CW: discussion of alcohol/alcoholism as a maladaptive coping mechanism
When I was younger, I was always stressed about not feeling my best, because that meant not being productive, and being productive was a sure fire way to fill my brain with the good neurotransmitters. Something something, internalised capitalism, something something.
So when I drank a lot, I’d always be sure to drink a lot of water, and if I hadn’t had much water throughout the night, or I thought I’d overdone it, I’d drink a litre of water before bed. It didn’t matter to me if I had to get up and pee ten times in the night, because it would mean I’d wake up and still be able to get things done.
Lately I’ve been aware that I don’t pace myself with water so well anymore, and I definitely don’t do the one litre of water before bed trick, and I was thinking about how maybe it’s just because I’m not as positive and self loving, like it’s a form of self sabotage to just let myself be hungover the next day.
And then I realised, that’s not what it is. It’s that having a full bladder is a pain trigger for me.
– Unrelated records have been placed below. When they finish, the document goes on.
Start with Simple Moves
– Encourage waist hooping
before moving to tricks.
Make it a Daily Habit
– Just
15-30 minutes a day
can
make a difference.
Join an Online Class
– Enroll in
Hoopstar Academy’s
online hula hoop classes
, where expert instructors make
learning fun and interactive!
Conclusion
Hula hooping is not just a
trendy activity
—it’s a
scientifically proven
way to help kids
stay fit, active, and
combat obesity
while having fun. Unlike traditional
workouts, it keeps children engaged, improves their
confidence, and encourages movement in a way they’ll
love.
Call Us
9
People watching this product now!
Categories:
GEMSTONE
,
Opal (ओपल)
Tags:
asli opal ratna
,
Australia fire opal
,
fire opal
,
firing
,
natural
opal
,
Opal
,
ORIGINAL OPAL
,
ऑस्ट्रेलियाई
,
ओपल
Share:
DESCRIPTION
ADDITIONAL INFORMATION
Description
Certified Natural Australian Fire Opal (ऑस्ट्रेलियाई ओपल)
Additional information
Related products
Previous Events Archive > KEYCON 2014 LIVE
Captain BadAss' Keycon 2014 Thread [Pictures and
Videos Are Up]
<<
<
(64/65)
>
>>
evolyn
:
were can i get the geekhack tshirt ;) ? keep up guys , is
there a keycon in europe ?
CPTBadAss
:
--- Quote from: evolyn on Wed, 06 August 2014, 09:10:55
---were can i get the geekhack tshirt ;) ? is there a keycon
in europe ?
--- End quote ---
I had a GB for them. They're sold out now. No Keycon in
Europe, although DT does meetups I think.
Of course the reason is really endo. Endo/chronic pain is the reason my relationship with alcohol became much less healthy, and why after years... nearly a decade of being a one drink drunk, I now have an alcohol tolerance that I never wanted. It’s the reason I can’t one-for-one alcohol and water anymore, and it’s also the reason that I can’t say “it doesn’t matter if I have to wake up to pee 10 times” because it’s also fucked up my sleep cycle, and I now find getting to sleep and staying asleep almost impossible.
And this seems to contribute to a larger theme of something that’s been brewing in my head for a while. When I talk to my age-peers, and the conversation turns to things we can’t do anymore, like stay up all night and be fine the next day, drink like we used to without getting hangovers, eat junk without gaining weight, or, you know, just exist without aches and pains, but the thing is that I don’t feel like any of those things are caused by me hitting 30.
It feels like all those things I've lost over time are due to something that is caused by endo/chronic pain/depression/anxiety/cPTSD from medical trauma. None of those things just feel like ageing, and that’s in no small part because as an athlete and all round “healthy” person, I feel like I was well on track to still be living like a 19 year old at this point in my life, if not for my endo.
Because I was very sedentary and not particularly concerned about health as a younger person, I spent my twenties getting progressively more and more healthy and robust (except for the increasing chronic pain), and that is definitely part of the reason that it feels like such a kick in the guts to have lost the health, fitness and robustness (both physical and mental) that I worked my ass off to gain.
But then, when I’m speaking to those friends about those lost remnants of our twenties, and I feel stuck between a rock and a hard place; I don’t want to alienate my friends, by implying any kind of moral value in being a person who happened to pursue a physical career because I was lucky enough to love doing it, that has or would have protected me from many of the symptoms of ageing, but it also feels like a betrayal to myself to imply that all those experiences are just the result of time passing and ageing, and not the fault of a horrible medical condition and an egregiously unfair medical system.
Unsure how to best approach this dilemma, I usually just dissociate a bit and “uh, yeah, for sure”. Whoops. Well, at least I put all of this into words now, which makes me feel a little more equipped for the next time this conversation comes up. And at least I’m not blaming myself for “self sabotage” and have a little better comprehension of my own maladaptive coping mechanisms for my trouble.
Still, it sucks not being able to embrace ageing, because it feels like my chronic illness is speeding up the process in a really unfair and unfun way. I was going to be that surprisingly youthful 30 year old, but I ended up being unexpectedly senescent and cranky.
[Image description of post coverphoto/thumbnail: a stylised illustration by @ChronicallyHonest showing a white person with shoulder length brown hair, sitting with their knee up, elbow rested on their knee, face rested on their hand, wearing a dusty pink knit jumper and dark green pants. There is a blank space where the face would be, and text that follows their silhouette which reads: it's hard not to feel like the odds are stacked against me.